We’re not done yet. There’s still a lot more work to do. We need to keep doing research and work to drive down those costs, and we need to help get more hydrogen infrastructure out there. But it’s amazing to see this progress. We’re not talking about twenty years any more for fuel cell vehicle commercialization; we’re talking about today and marching forward. It’s great progress and, again, progress that we helped make happen.
In the past ten years, there’s been remarkable progress. We’ve gotten closer to the finish line and now technologies are crossing it…
Absolutely. We can see that finish line ahead. California has really stepped up to help get to that finish line. One of the big challenges is getting refueling infrastructure out there; California is investing in getting hydrogen pumps out there so that consumers who buy those vehicles can fill up with those vehicles. There needs to be more investment in that route but the future is very bright when it comes to electric vehicles, both batteries and fuel cell vehicles. More work to be done but I think the last decade or so has shown, if we keep that work up, it turns into real products for consumers.
What do you see happening with vehicle technologies in the next year? What will we see at next year’s L.A. Auto Show?

======

• _QUESTIONS TO ANSWER_
**1)** According to the interview excerpt, what is California investing in?
**2)** List each distinct period of time measured in years or decades that the interview excerpt mentions.
**3)** Reproduce the interview excerpt from "We’re not done" up to and including "helped make happen.".

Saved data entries
======

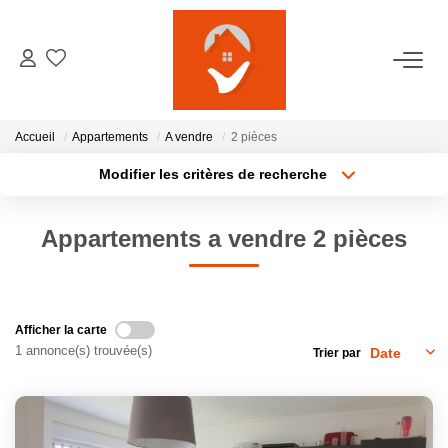
ACCUEIL
Accueil
Appartements
A vendre
2 pièces
NOTRE AGENCE
Modifier les critères de recherche
Localisation
Type de transaction
Surface min
VENTES
Appartements a vendre 2 pièces
Type de bien
Plus de critères
Budget max
LOCATIONS
Créer une alerte
Afficher la carte
GESTION LOCATIVE
1 annonce(s) trouvée(s)
Trier par
ESTIMATION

======

• _ANSWERS TO THIS EXERCISE_
**1)** California is investing in getting hydrogen pumps out there so that consumers who buy those vehicles can fill up.

**2)** twenty years; the past ten years; the last decade or so; next year

**3)**
We’re not done yet. There’s still a lot more work to do. We need to keep doing research and work to drive down those costs, and we need to help get more hydrogen infrastructure out there. But it’s amazing to see this progress. We’re not talking about twenty years any more for fuel cell vehicle commercialization; we’re talking about today and marching forward. It’s great progress and, again, progress that we helped make happen.